Lentil Burgers: Rebooting Healthy Eating Habits

Lentil Patties

The current issue of Martha Stewart Living magazine arrived at my house recently. As always, the first thing I did was flip to the back recipe section to see what edibles are in store this month. I wasn’t disappointed either, there are 32 recipes in this issue– including the lentil burgers you see pictured here. I’ve never made lentil burgers before. I’ve even teased a few of my vegetarian friends about lentil burgers. So I was surprised to find that Martha’s Lentil Patties with Lettuce and Yogurt appealed to me so completely. This is partly because the recipe isn’t trying to be a a cuter than cute replacement for meat. I see it as just another delicious (and simple) way to enjoy my favorite legume. This time in the form of a lentil burger.
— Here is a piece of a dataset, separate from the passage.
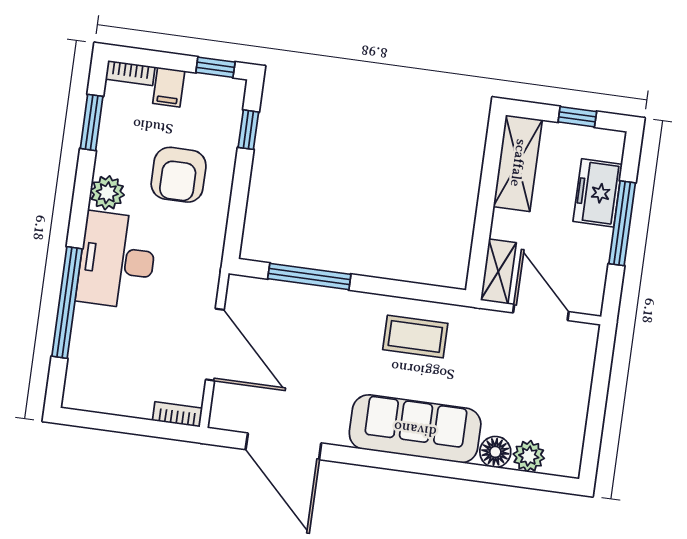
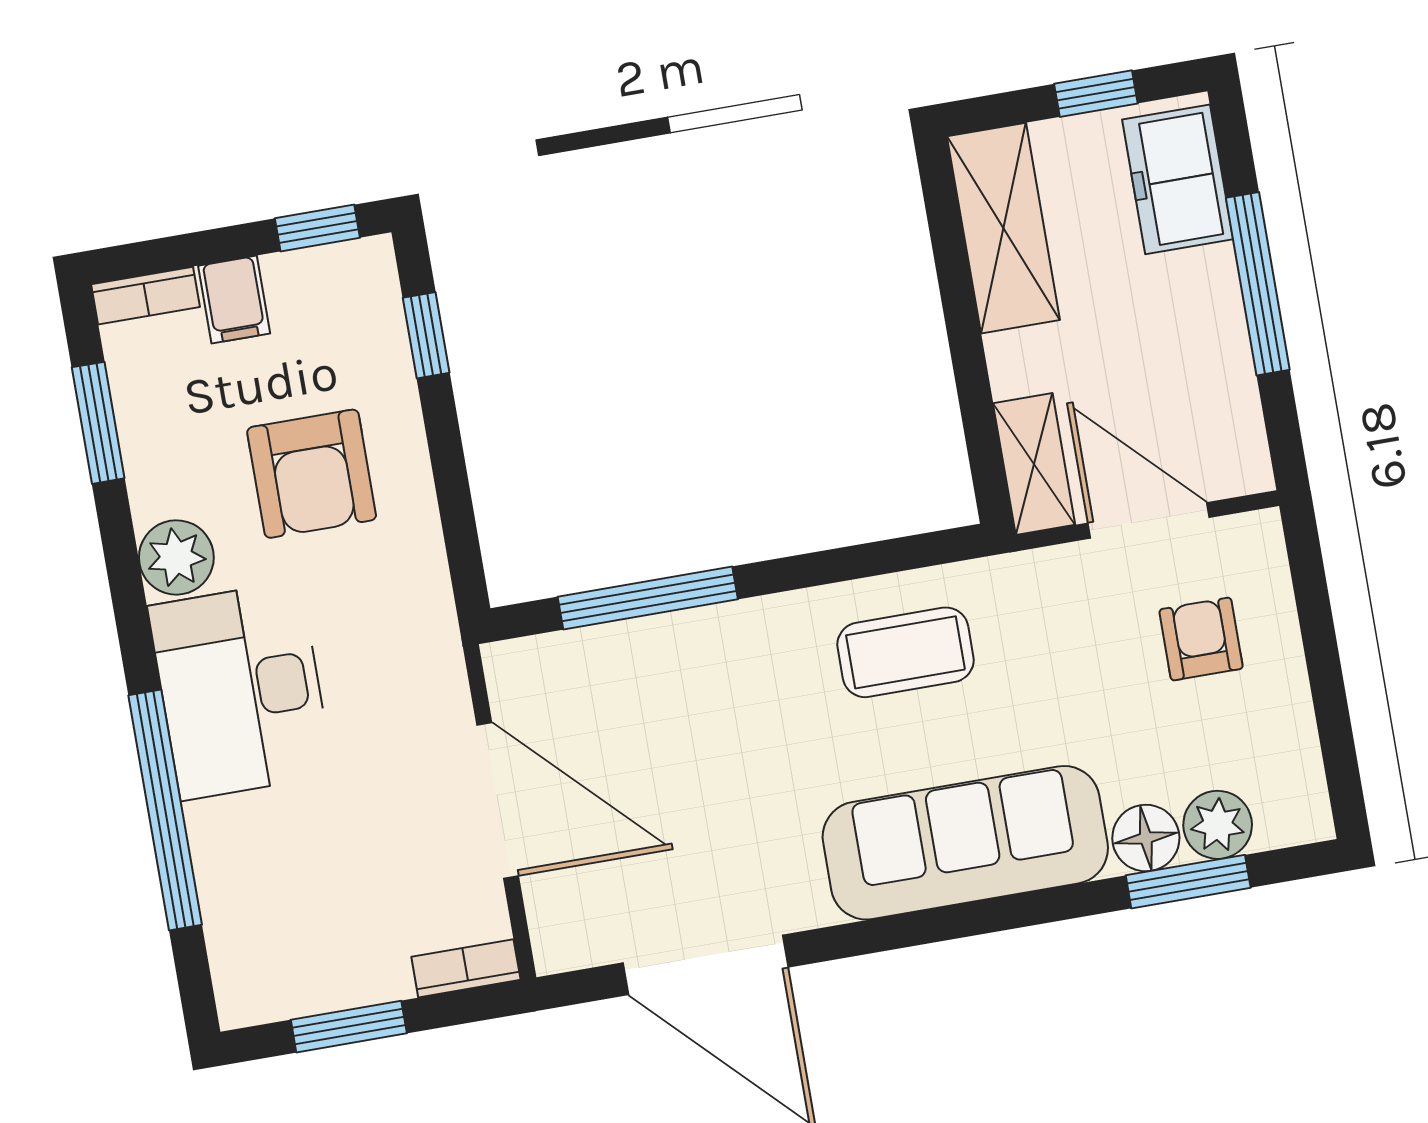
freezer: (598, 193) -> (1178, 179), moved
armchair: (547, 372) -> (1201, 639), added
window: (118, 424) -> (349, 1027), added
window: (508, 477) -> (1188, 882), added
Once I decided which recipe I was going to try first, I started looking through the rest of the issue. I immediately noticed that this is the first time the January and February issues of Martha Stewart Living have been rolled into one seasonal issue. Which is fine with me. The January issues in the past were usually all about clutter-clearing your closets and keeping your home desk organized. Useful tips were sure to be found, but frankly they bored me. I’m not saying these organizational inspirations aren’t featured in this combo issue. They are. But they’re balanced with the things I like best about MSL, the edible inspirations.

Eric Pike (editor in chief) must feel the same way. He opens the issue warning us that the “excess of the holidays” means that “early winter is often a time for rebooting healthy eating habits…”

I agree. So reboot I shall. Lentil burgers are just the boot in the butt I need. GREGLentil Burgers Martha Stewart Living

Lentil Patties with Lettuce and Yogurt 

Print This Recipe Total time Yield 4Source Martha Stewart Living Jan/FebPublished

The lentil mixture can be made a day ahead and stored in the refrigerator. Form it into patties just before cooking.

Lentil Burgers Martha Stewart Living


  • ½ cup plus 2 tablespoons, dried French green lentils
  • coarse salt (as needed)
  • 1 small red onion (half finely diced half thinly sliced)
  • 2 large eggs (lightly beaten)
  • 1 cup fresh breadcrumbs
  • 2 tablespoon chopped fresh flat-leaf parsley leaves (plus more for serving)
  • 2 tablespoon extra-virgin olive oil (plus more for serving)
  • 1 small head lettuce (such as oak leaf, Bibb, or escarole, leaves separated)
  • ½ cup plain yogurt
  • cayenne pepper (as needed for serving)
  • 12 caper berries (or substitute about 2 tablespoons capers, rinsed)


Bring lentils and 3 cups water to a boil in a medium saucepan. Reduce heat, season with salt, and simmer until lentils are tender, about 20 minutes. Drain and let cool. (If not using lentils immediately, let cool and then refrigerate in cooking liquid up to 5 days.)

Combine lentils, ½ teaspoon salt, diced red onion, eggs, breadcrumbs, and parsley in a medium bowl. Transfer half of mixture to a food processor; pulse until smooth (or mash with a potato masher). Fold into remaining lentil mixture until well combined. Using a ¼‑cup measure as a scoop, shape mixture into eight 2 ½‑inch patties.

Heat a heavy, large skillet over medium-high heat. Add oil and swirl to coat bottom. Add patties in a single layer, working in batches if necessary. Cook, turning once, until crisp and brown, about 4 minutes. Transfer patties to serving plates and let cool slightly.

Divide lettuce leaves among serving plates; top with lentil patties. Divide yogurt among plates. Season with salt, sprinkle with cayenne, and drizzle with olive oil. Garnish with caper berries, sliced onion, and parsley.